STATED PROBLEM 1: Shorten the lecture notes' passage that begins "heap: a record can be placed anywhere" into a brief list that keeps its main facts.

DOCUMENT PASSAGE:

>> BEGIN

Lecture: Basic File Structures, Hashing, and Modern Storage Architectures

Readings: Chapter 16, Fundamentals of database systems, Seventh Edition (R. Elmasri, S. Navathe).

Placing File Records on Disk

a database is stored as a collection of files. Each file is a sequence of records. A record is a sequence of fields
recall a block is the unit of data transfer between disk and memory
two ways to store records on blocks
- spanned
  - larger than a single block
  - pointer at end of the first block points to block containing the remainder of record
- unspanned
  - records not allowed to cross block boundaries
a database system seeks to minimize the number of block transfers between the disk and memory
- this can be achieved by keeping as many blocks as possible in main memory
buffer: portion of main memory available to store copies of disk blocks
buffer manager: subsystem responsible for allocating buffer space in main memory
blocking factor: average number of records per block per file
- bfr=floor(B/R), where B is the block size in bytes, and R is the record size in bytes
operation on files
- retrieval operations: no change to file data
- update operations: file change by insertion, deletion, or modification
- records selected based on selection condition

Organization of Record in Files

heap: a record can be placed anywhere in the file where there’s space
- records are placed in file in order of insertion
- inserting a new record is very efficient
- searching for a record is linear
- average blocks to access a specific record: b/2 (b is # of blocks)

>> END

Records

>> BEGIN

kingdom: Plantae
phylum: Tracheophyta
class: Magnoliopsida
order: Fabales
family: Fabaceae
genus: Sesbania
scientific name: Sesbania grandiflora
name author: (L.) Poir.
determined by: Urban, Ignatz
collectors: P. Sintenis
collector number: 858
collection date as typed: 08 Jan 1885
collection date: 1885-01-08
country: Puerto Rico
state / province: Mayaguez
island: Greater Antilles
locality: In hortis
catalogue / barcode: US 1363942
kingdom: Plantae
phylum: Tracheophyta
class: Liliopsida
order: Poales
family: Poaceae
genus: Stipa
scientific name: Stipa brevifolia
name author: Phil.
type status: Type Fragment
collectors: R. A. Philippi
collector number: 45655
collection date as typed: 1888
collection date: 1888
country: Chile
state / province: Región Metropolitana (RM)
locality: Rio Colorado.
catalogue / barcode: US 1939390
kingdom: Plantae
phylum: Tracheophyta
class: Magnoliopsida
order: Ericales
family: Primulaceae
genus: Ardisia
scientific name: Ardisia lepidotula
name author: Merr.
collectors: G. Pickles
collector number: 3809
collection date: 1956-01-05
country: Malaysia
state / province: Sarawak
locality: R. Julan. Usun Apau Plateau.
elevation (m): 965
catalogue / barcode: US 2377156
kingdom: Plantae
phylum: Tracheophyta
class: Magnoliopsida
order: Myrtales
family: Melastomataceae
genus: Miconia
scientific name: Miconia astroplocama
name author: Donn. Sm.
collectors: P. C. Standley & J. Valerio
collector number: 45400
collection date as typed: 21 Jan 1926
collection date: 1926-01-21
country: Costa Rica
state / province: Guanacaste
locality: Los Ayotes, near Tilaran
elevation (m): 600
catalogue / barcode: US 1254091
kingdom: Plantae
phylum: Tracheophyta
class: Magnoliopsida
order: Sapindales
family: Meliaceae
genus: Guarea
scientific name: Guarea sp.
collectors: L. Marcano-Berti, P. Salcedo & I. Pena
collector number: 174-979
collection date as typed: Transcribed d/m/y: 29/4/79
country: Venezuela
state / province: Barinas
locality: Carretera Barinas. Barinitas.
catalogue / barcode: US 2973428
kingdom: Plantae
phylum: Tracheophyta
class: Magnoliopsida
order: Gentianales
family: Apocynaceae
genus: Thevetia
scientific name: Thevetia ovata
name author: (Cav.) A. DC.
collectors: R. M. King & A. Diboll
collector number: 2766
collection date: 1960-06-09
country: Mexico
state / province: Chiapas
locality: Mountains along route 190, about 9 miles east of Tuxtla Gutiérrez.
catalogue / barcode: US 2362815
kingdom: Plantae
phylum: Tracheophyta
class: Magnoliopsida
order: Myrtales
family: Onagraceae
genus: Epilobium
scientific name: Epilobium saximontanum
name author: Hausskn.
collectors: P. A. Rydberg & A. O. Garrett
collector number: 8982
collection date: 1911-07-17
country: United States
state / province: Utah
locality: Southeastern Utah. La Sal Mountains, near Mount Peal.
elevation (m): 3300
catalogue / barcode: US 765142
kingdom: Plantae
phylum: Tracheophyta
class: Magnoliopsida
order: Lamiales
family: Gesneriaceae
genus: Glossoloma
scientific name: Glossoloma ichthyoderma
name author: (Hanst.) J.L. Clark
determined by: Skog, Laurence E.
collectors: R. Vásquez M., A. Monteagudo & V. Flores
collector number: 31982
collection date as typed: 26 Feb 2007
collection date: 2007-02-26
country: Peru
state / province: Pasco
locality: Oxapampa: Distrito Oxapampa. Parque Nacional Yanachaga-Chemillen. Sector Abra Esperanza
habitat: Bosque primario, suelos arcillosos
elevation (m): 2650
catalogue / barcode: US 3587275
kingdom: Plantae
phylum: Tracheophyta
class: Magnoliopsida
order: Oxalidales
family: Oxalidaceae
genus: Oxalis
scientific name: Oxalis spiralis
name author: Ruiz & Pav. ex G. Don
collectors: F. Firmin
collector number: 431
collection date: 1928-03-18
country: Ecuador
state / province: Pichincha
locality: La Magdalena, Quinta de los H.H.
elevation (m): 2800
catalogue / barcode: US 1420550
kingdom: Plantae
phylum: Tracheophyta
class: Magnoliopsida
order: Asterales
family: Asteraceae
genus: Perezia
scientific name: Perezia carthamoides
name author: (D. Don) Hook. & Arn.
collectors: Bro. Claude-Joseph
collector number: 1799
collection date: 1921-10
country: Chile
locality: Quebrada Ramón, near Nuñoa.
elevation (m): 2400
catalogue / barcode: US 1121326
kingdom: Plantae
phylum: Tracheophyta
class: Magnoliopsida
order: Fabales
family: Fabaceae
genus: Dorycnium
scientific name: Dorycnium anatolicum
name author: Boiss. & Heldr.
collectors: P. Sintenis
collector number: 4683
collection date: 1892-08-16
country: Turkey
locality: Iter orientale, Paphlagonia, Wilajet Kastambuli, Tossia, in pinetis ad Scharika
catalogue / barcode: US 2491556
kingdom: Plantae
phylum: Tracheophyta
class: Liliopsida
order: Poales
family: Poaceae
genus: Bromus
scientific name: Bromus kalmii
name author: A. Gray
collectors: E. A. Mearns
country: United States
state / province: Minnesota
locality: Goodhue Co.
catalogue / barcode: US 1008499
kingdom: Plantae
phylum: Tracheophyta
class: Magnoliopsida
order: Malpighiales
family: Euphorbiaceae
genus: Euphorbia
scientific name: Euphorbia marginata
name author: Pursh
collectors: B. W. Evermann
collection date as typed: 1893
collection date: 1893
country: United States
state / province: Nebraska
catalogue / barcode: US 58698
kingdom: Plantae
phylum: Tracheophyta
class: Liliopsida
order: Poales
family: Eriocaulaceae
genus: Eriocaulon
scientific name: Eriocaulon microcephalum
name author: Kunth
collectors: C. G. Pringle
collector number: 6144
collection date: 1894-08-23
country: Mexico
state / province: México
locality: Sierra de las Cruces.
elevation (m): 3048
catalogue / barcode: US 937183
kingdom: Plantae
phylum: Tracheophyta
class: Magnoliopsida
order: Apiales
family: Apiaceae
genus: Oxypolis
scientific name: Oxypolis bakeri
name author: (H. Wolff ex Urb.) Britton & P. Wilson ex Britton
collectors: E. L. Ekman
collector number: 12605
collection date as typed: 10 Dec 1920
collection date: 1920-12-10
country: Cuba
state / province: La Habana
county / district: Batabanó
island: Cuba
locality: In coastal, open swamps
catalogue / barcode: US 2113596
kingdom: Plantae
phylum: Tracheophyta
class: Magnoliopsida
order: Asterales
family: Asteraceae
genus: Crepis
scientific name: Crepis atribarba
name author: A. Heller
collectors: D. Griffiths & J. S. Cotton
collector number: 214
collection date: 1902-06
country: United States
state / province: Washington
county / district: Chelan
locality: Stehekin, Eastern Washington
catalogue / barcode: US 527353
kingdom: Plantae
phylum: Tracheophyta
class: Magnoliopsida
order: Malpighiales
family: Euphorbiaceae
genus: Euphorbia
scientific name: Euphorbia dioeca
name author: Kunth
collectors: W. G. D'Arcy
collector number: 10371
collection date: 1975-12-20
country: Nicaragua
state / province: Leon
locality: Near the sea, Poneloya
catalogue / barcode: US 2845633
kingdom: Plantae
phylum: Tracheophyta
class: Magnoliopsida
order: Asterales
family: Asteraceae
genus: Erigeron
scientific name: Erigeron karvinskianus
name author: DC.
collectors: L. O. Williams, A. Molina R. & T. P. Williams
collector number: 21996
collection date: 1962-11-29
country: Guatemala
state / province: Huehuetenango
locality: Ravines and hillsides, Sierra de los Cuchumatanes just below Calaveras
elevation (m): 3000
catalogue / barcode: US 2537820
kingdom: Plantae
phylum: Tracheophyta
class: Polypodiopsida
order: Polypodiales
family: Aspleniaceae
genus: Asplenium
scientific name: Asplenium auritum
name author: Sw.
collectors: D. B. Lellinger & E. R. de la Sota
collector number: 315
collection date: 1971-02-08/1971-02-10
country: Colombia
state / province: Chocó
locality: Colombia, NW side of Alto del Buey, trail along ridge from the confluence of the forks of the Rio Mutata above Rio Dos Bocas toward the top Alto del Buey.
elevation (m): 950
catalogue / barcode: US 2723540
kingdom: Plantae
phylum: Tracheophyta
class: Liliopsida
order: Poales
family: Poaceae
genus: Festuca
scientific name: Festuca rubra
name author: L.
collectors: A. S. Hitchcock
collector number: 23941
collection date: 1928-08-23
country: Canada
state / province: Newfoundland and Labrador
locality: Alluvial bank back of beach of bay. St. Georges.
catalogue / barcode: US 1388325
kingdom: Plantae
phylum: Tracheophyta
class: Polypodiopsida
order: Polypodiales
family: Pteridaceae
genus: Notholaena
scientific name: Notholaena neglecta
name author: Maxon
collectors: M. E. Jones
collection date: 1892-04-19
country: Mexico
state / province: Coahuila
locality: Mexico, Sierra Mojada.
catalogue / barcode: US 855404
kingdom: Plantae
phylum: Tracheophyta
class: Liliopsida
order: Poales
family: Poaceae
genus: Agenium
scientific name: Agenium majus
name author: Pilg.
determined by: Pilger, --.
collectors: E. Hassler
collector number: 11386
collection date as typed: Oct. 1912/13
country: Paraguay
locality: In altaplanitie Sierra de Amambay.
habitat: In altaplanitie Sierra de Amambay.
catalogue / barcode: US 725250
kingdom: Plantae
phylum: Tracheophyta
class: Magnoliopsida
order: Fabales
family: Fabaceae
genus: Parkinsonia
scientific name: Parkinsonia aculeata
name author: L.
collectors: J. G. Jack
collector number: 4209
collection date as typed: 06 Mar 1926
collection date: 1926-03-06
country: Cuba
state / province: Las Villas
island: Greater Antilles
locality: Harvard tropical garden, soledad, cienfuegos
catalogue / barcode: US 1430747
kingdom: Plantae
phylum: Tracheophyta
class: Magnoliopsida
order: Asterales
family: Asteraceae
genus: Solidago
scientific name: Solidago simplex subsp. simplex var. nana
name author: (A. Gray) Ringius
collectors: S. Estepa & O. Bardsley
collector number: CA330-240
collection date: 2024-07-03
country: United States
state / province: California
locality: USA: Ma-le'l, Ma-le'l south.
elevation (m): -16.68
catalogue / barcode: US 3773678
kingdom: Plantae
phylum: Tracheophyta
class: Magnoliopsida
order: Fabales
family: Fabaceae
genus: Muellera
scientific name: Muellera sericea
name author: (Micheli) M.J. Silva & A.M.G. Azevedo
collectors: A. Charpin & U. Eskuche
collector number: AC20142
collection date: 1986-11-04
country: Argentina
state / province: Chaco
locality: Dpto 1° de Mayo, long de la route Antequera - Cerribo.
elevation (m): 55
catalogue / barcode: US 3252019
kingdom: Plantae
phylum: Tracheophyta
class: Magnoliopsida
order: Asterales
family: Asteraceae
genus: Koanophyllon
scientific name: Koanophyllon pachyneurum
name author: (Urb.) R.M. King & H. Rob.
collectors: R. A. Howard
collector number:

>> END

STATED PROBLEM 2: Give the lines of the listing from the line with "catalogue / barcode: US 2723540" up to and including the line with "collection date: 2024-07-03" as a Markdown table with the columns Row and Line. Number each row and leave out blank lines.

CORRECT ANSWER 1:
- In a heap, a record can go anywhere in the file that has space, and records are stored in insertion order.
- Inserting a record is very efficient.
- Searching is linear and takes b/2 block accesses on average, where b is the number of blocks.

CORRECT ANSWER 2:
| Row | Line |
|---|---|
| 1 | catalogue / barcode: US 2723540 |
| 2 | kingdom: Plantae |
| 3 | phylum: Tracheophyta |
| 4 | class: Liliopsida |
| 5 | order: Poales |
| 6 | family: Poaceae |
| 7 | genus: Festuca |
| 8 | scientific name: Festuca rubra |
| 9 | name author: L. |
| 10 | collectors: A. S. Hitchcock |
| 11 | collector number: 23941 |
| 12 | collection date: 1928-08-23 |
| 13 | country: Canada |
| 14 | state / province: Newfoundland and Labrador |
| 15 | locality: Alluvial bank back of beach of bay. St. Georges. |
| 16 | catalogue / barcode: US 1388325 |
| 17 | kingdom: Plantae |
| 18 | phylum: Tracheophyta |
| 19 | class: Polypodiopsida |
| 20 | order: Polypodiales |
| 21 | family: Pteridaceae |
| 22 | genus: Notholaena |
| 23 | scientific name: Notholaena neglecta |
| 24 | name author: Maxon |
| 25 | collectors: M. E. Jones |
| 26 | collection date: 1892-04-19 |
| 27 | country: Mexico |
| 28 | state / province: Coahuila |
| 29 | locality: Mexico, Sierra Mojada. |
| 30 | catalogue / barcode: US 855404 |
| 31 | kingdom: Plantae |
| 32 | phylum: Tracheophyta |
| 33 | class: Liliopsida |
| 34 | order: Poales |
| 35 | family: Poaceae |
| 36 | genus: Agenium |
| 37 | scientific name: Agenium majus |
| 38 | name author: Pilg. |
| 39 | determined by: Pilger, --. |
| 40 | collectors: E. Hassler |
| 41 | collector number: 11386 |
| 42 | collection date as typed: Oct. 1912/13 |
| 43 | country: Paraguay |
| 44 | locality: In altaplanitie Sierra de Amambay. |
| 45 | habitat: In altaplanitie Sierra de Amambay. |
| 46 | catalogue / barcode: US 725250 |
| 47 | kingdom: Plantae |
| 48 | phylum: Tracheophyta |
| 49 | class: Magnoliopsida |
| 50 | order: Fabales |
| 51 | family: Fabaceae |
| 52 | genus: Parkinsonia |
| 53 | scientific name: Parkinsonia aculeata |
| 54 | name author: L. |
| 55 | collectors: J. G. Jack |
| 56 | collector number: 4209 |
| 57 | collection date as typed: 06 Mar 1926 |
| 58 | collection date: 1926-03-06 |
| 59 | country: Cuba |
| 60 | state / province: Las Villas |
| 61 | island: Greater Antilles |
| 62 | locality: Harvard tropical garden, soledad, cienfuegos |
| 63 | catalogue / barcode: US 1430747 |
| 64 | kingdom: Plantae |
| 65 | phylum: Tracheophyta |
| 66 | class: Magnoliopsida |
| 67 | order: Asterales |
| 68 | family: Asteraceae |
| 69 | genus: Solidago |
| 70 | scientific name: Solidago simplex subsp. simplex var. nana |
| 71 | name author: (A. Gray) Ringius |
| 72 | collectors: S. Estepa & O. Bardsley |
| 73 | collector number: CA330-240 |
| 74 | collection date: 2024-07-03 |